The paper "Linguistically Conditioned Semantic Textual Similarity" addresses the Semantic Textual Similarity (STS) task, which evaluates how semantically similar two sentences are. Recognizing that existing measures can be ambiguous, the authors delve into Conditional STS (C-STS), which assesses similarity conditioned on specific aspects. They identify numerous issues with the current C-STS dataset, such as annotation errors, ill-defined conditions, and ambiguous task definitions.
The authors undertake a reannotation of the C-STS validation set, revealing an annotator discrepancy in 55% of cases. These discrepancies stem from errors in the original labels, unclear condition definitions, and an overall lack of task clarity. To address these issues, they propose a novel approach by adapting the task to a Question-Answering (QA) framework.
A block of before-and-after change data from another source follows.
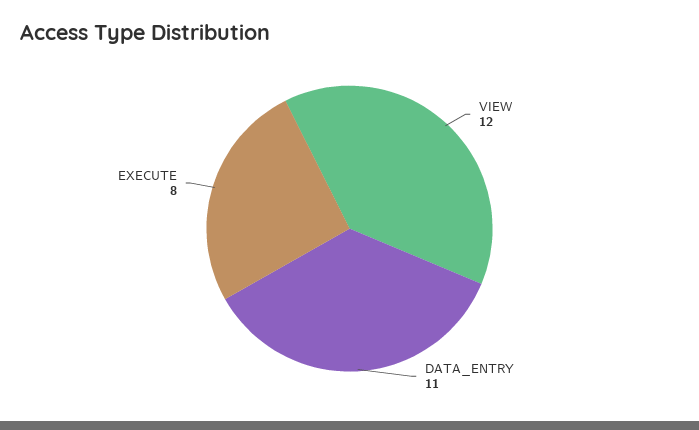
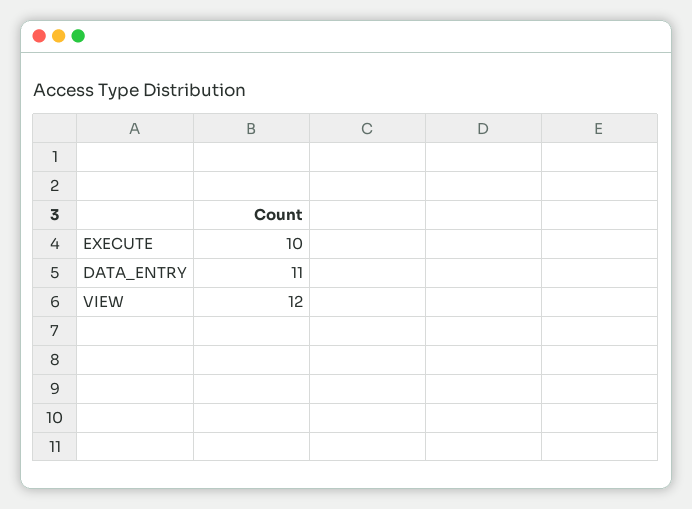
EXECUTE: 8 -> 10

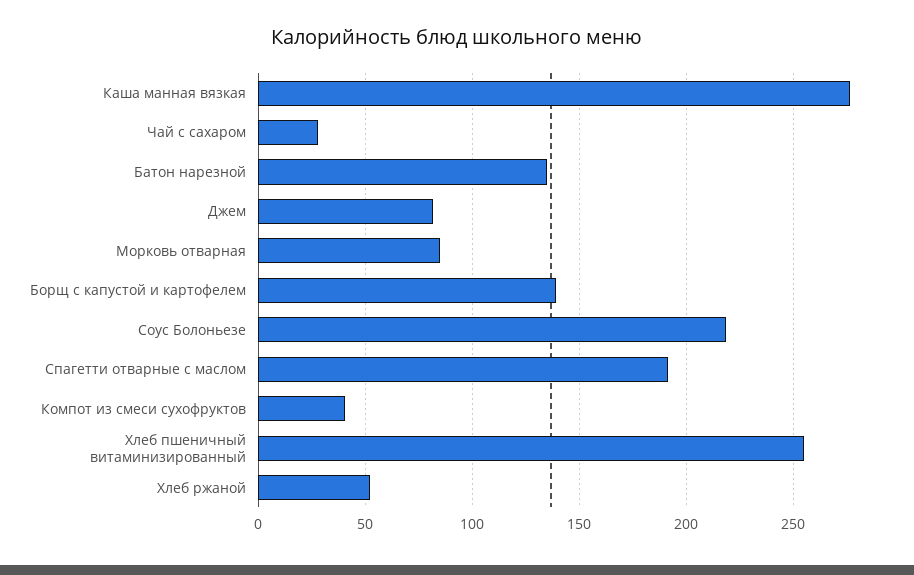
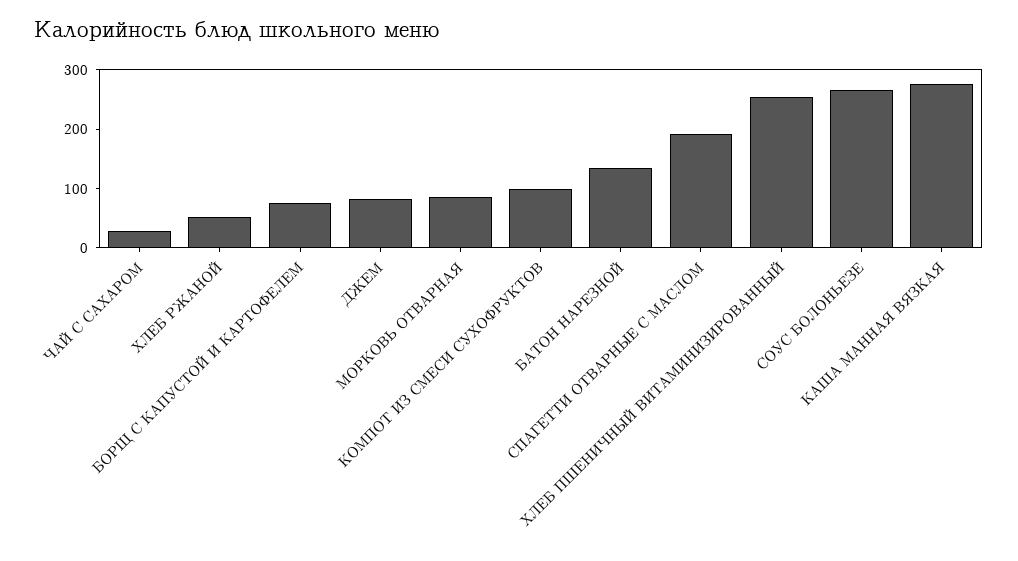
Борщ с капустой и картофелем: 140 -> 80
Соус Болоньезе: 220 -> 260
Компот из смеси сухофруктов: 40 -> 100

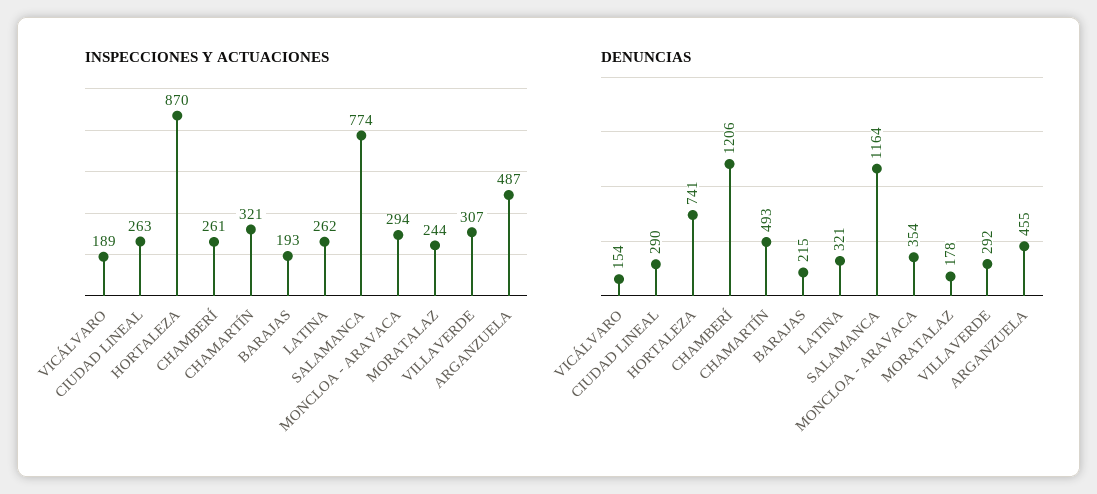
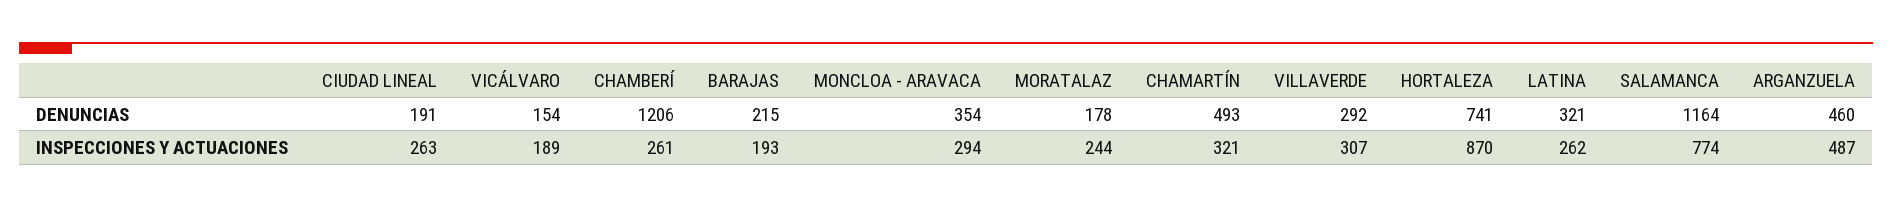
DENUNCIAS, CIUDAD LINEAL: 290 -> 191
DENUNCIAS, ARGANZUELA: 455 -> 460

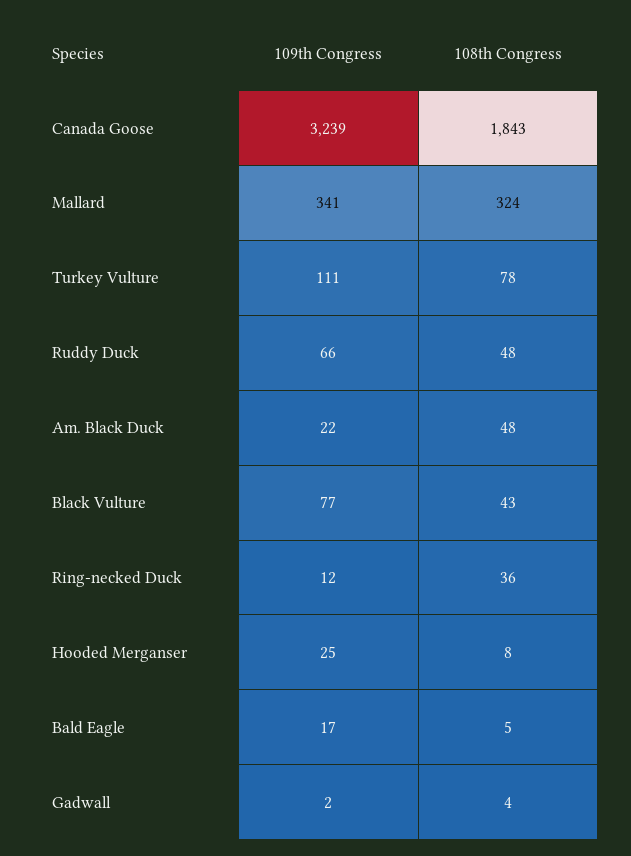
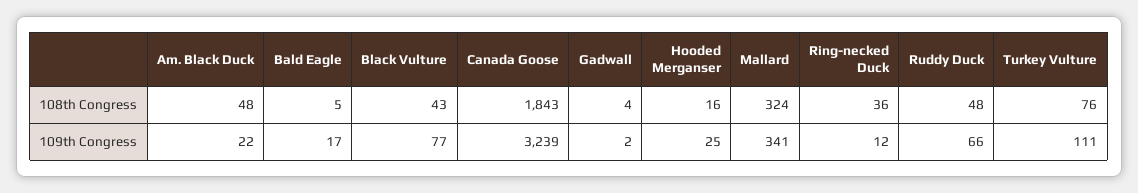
108th Congress, Turkey Vulture: 78 -> 76
108th Congress, Hooded Merganser: 8 -> 16

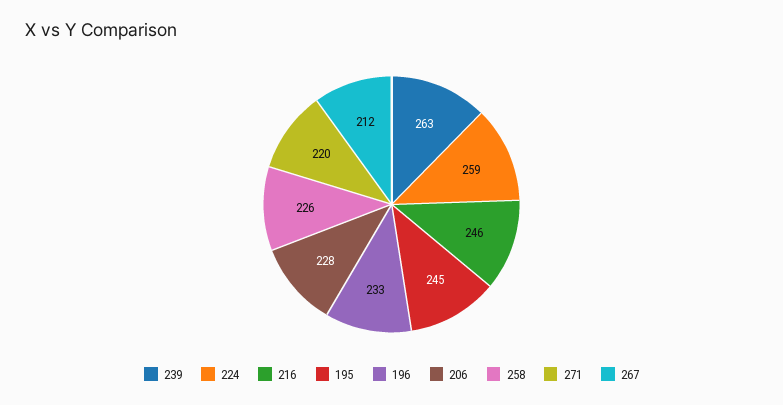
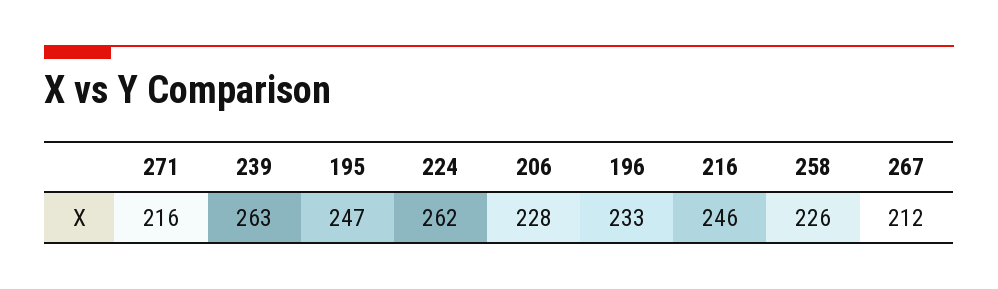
224: 259 -> 262
195: 245 -> 247
271: 220 -> 216

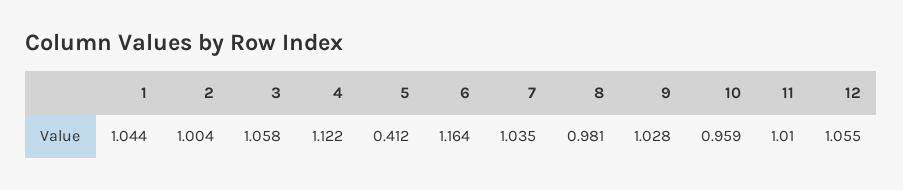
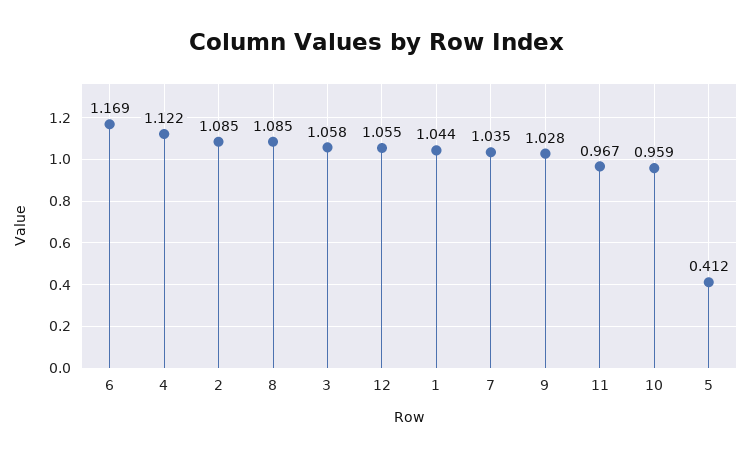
2: 1.004 -> 1.085
6: 1.164 -> 1.169
8: 0.981 -> 1.085
11: 1.01 -> 0.967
The new methodology involves generating answers based on the conditions, which then helps in training models. This QA framework facilitates an automatic error identification pipeline, achieving over 80% F1 score in identifying annotation errors. This significant improvement underscores the effectiveness of their approach in refining the evaluation process for C-STS.
Furthermore, the paper introduces a new training method that leverages the generated answers, leading to marked enhancements in model performance when compared to existing baselines. The authors also explore conditionality annotation using the typed-feature structure (TFS) of entity types. They demonstrate through examples that TFS can provide a robust linguistic foundation for defining conditions in C-STS data.
In summary, the paper not only highlights critical issues in the current C-STS datasets but also offers innovative solutions to improve dataset quality and model performance. The integration of QA task settings and TFS-based annotations represents a significant advancement in the STS domain.